TÜRKİYE UÇURUMUN KENARINDAN DÖNDÜ
Türkiye bir uçurumun kenarından döndü. Bunu sağlayan, Cumhurbaşkanımızın dirayeti ve milletin bu dirayetli lidere duyduğu güvendir. O gece lider öndeydi, millet arkasındaydı. Bu iradeyle darbe girişimi bertaraf edildi.15 Temmuz'dan sonra önemli adımlar atıldı. Yeni hükümet sistemine geçildi. Genelkurmay MSB'ye bağlandı. FETÖ ile mücadele daha sert şekilde sürdü. 17-25'ten önce bile fezleke hazırlanmış, "Dönemin Başbakanı" yazılmıştı. Milletin F-16'ları, tankları, Meclis'e ve millete çevrildi. Allah korusun başarılı olsalardı Türkiye Suriye'ye, Irak'a dönerdi. Hedef buydu. Türkiye'yi Orta Doğululaştırmak, iç savaş çıkarmaktı. Bu tehditlerden kurtulduk. Ama tekrar karşılaşmamak için bu başarıların kurumsallaşması gerekiyor. Şu anda dirayetli bir lider var. Ama yarın olmayabilir. Bu yüzden sistem değişmeli, anayasa değişmeli, demokrasi kurumsallaşmalı. Milli irade kalıcı şekilde tahkim edilmeli. Biz bunları Türkiye için söylüyoruz. Yürütme, yasama ve yargının kendi işini yaptığı, kaliteli ve kurumsal bir demokrasi için çalışıyoruz. Aldığımız tedbirlerle siyaseti ve kurumları güçlendirdik.
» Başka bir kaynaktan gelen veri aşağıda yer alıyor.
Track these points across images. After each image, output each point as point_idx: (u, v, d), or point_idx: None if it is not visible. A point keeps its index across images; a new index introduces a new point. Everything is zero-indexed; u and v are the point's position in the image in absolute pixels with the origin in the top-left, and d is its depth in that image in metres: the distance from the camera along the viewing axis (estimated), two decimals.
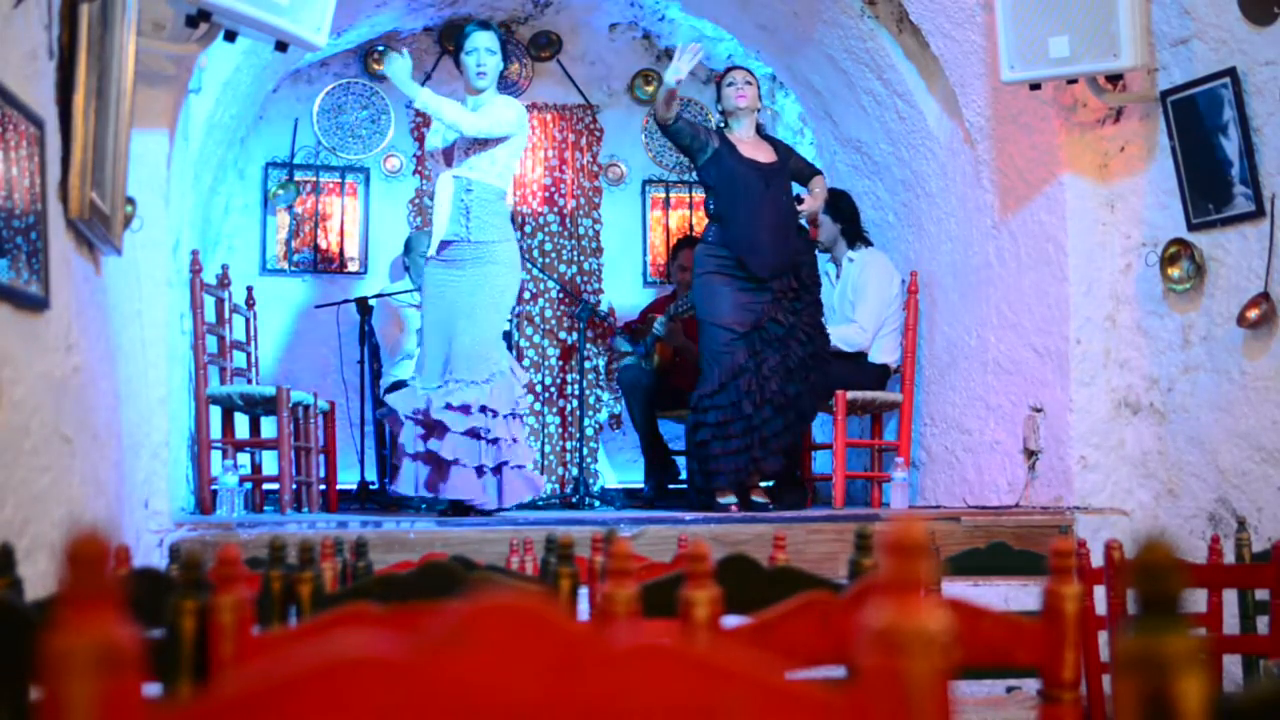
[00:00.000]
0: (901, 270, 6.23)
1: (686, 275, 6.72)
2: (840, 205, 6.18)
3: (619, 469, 7.39)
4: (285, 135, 7.31)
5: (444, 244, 5.03)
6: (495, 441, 4.90)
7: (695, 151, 5.54)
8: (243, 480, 5.31)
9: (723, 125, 5.67)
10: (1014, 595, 4.16)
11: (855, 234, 6.19)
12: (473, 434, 4.87)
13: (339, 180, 7.42)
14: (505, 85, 6.79)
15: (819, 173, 5.84)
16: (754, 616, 1.41)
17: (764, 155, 5.58)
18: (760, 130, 5.72)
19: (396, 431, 5.11)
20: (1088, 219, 5.11)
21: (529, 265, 7.05)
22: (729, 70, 5.76)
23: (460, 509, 4.99)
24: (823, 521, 4.84)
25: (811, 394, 5.49)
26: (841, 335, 6.05)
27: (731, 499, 5.36)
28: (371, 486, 6.42)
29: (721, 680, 0.70)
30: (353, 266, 7.38)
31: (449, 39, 7.11)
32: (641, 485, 6.79)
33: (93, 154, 3.10)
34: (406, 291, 6.55)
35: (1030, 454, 5.36)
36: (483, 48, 5.08)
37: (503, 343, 5.14)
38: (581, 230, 7.51)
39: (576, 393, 6.92)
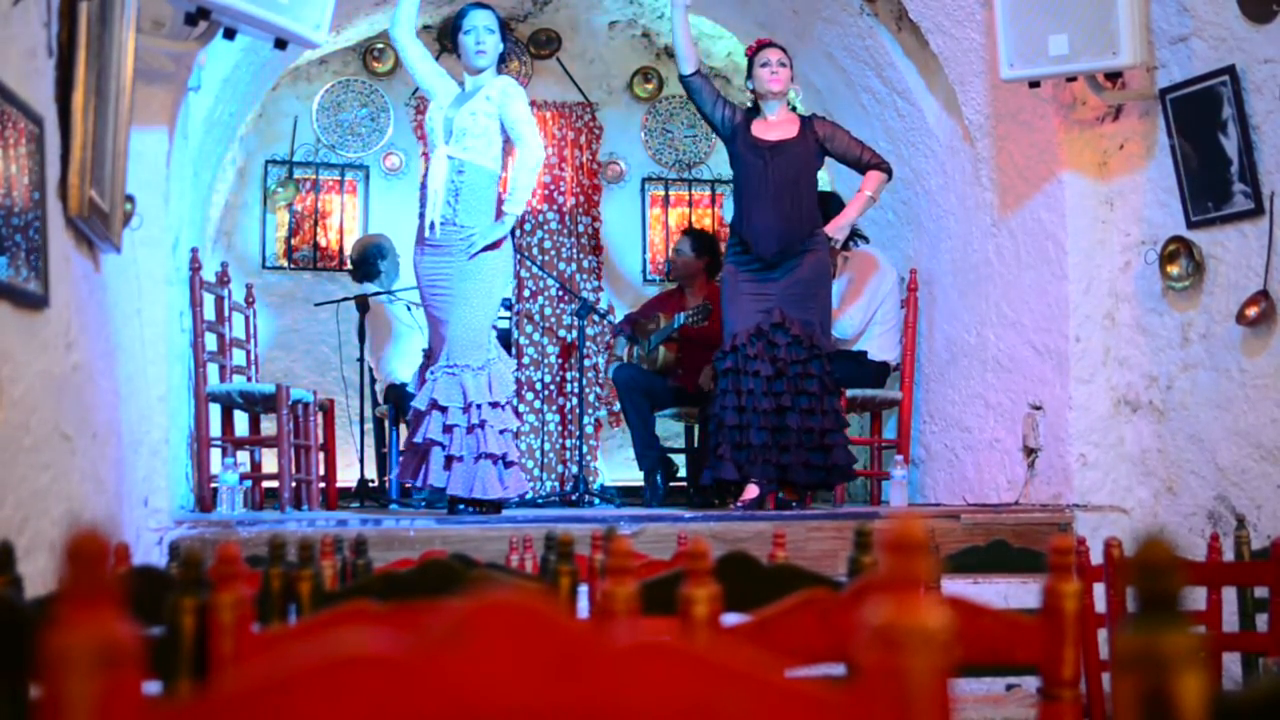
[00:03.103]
0: (901, 268, 6.23)
1: (680, 259, 6.67)
2: (826, 208, 6.06)
3: (618, 467, 7.39)
4: (285, 133, 7.31)
5: (432, 226, 4.90)
6: (474, 429, 4.83)
7: (712, 121, 5.37)
8: (242, 478, 5.30)
9: (751, 106, 5.40)
10: (1013, 593, 4.16)
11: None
12: (469, 428, 4.82)
13: (338, 178, 7.43)
14: None
15: (877, 166, 5.36)
16: (753, 614, 1.41)
17: (778, 133, 5.30)
18: (793, 109, 5.44)
19: (420, 423, 4.88)
20: (1087, 217, 5.11)
21: (528, 263, 7.04)
22: (763, 47, 5.35)
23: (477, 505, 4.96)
24: (822, 519, 4.84)
25: (818, 394, 5.19)
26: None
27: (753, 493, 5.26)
28: (371, 484, 6.42)
29: (721, 678, 0.70)
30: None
31: (448, 36, 7.10)
32: (640, 483, 6.76)
33: (92, 152, 3.10)
34: (404, 289, 6.53)
35: (1030, 452, 5.36)
36: (481, 26, 4.96)
37: (492, 331, 5.00)
38: (581, 228, 7.51)
39: (576, 390, 6.92)
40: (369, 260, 6.55)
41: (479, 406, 4.79)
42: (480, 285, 4.89)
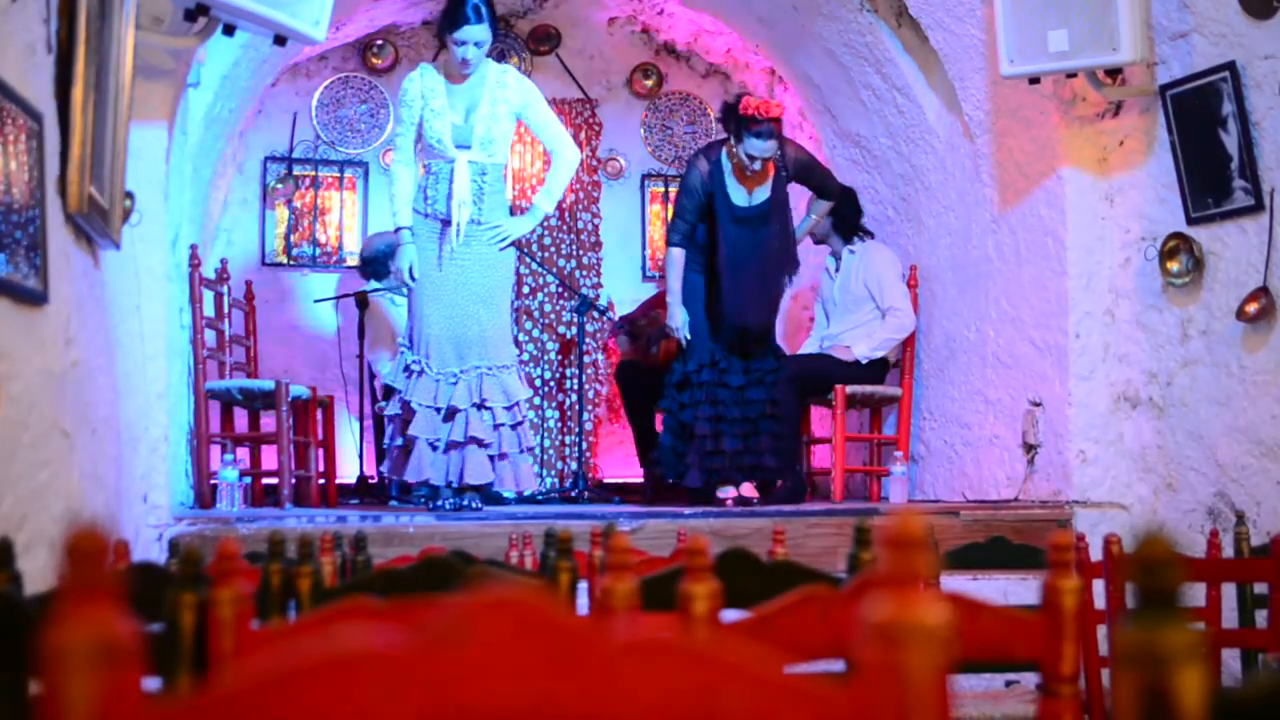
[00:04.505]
0: (901, 264, 6.23)
1: None
2: (841, 206, 6.10)
3: (618, 463, 7.39)
4: (284, 129, 7.30)
5: (458, 229, 4.90)
6: (517, 425, 4.95)
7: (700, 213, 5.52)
8: (242, 474, 5.30)
9: (720, 153, 5.44)
10: (1013, 589, 4.16)
11: (851, 228, 6.16)
12: (513, 425, 4.95)
13: (338, 174, 7.42)
14: None
15: (830, 199, 5.84)
16: (753, 611, 1.42)
17: (756, 191, 5.43)
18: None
19: (409, 419, 4.93)
20: (1087, 213, 5.11)
21: (528, 259, 7.04)
22: (755, 121, 5.24)
23: (490, 498, 5.09)
24: (822, 516, 4.84)
25: (780, 393, 5.47)
26: (886, 331, 6.00)
27: (729, 490, 5.40)
28: (371, 481, 6.42)
29: (721, 674, 0.70)
30: (352, 261, 7.37)
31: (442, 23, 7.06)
32: (641, 480, 6.76)
33: (91, 148, 3.10)
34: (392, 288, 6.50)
35: (1029, 448, 5.36)
36: (472, 42, 4.91)
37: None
38: (580, 224, 7.50)
39: (575, 387, 6.91)
40: (379, 260, 6.55)
41: (518, 404, 4.95)
42: (501, 282, 5.03)
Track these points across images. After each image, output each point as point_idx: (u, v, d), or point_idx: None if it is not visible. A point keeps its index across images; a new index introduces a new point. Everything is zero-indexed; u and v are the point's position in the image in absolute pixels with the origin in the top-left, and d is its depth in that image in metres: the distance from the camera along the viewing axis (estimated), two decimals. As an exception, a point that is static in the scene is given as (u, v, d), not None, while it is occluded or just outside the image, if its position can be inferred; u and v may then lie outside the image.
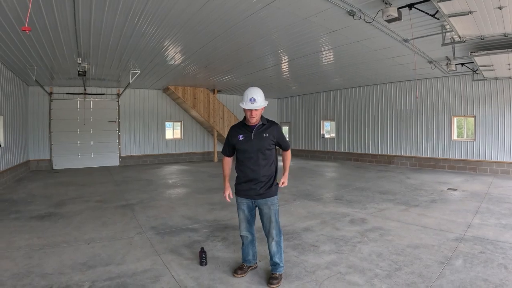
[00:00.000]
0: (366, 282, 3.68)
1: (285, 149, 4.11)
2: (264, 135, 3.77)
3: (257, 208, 3.91)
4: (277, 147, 4.00)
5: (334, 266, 4.14)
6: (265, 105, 3.74)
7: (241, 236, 3.99)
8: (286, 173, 4.12)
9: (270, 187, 3.85)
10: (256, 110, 3.67)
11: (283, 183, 4.01)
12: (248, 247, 4.01)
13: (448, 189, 9.31)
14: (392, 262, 4.23)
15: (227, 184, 3.98)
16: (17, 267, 4.18)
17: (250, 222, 3.94)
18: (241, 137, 3.81)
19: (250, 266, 4.08)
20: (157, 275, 3.95)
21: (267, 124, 3.85)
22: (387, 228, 5.70)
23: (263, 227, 3.92)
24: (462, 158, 13.22)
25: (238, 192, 3.92)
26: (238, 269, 4.00)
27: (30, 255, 4.61)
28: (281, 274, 3.82)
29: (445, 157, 13.73)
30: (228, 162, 4.03)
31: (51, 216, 6.77)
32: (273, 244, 3.80)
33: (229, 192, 3.94)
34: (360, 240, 5.12)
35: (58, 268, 4.17)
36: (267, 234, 3.86)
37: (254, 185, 3.79)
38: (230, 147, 3.94)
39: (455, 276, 3.79)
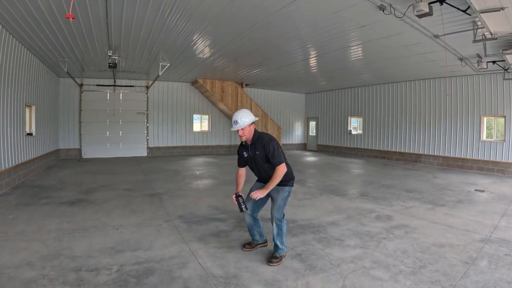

Cumhurbaşkanımız artık dünya krizlerinde lider diplomasisiyle masada en önemli kişi haline geldi. Orta Doğu, Kafkaslar, Balkanlar, Afrika… Dünyanın her yerinde çözüm adresi olduk. Siyaset güçlendi. Ordu, emniyet FETÖ'den temizlendi. Terörle mücadeleyi sınır dışına taşıdık. Terör belasından tamamen kurtulmak üzereyiz."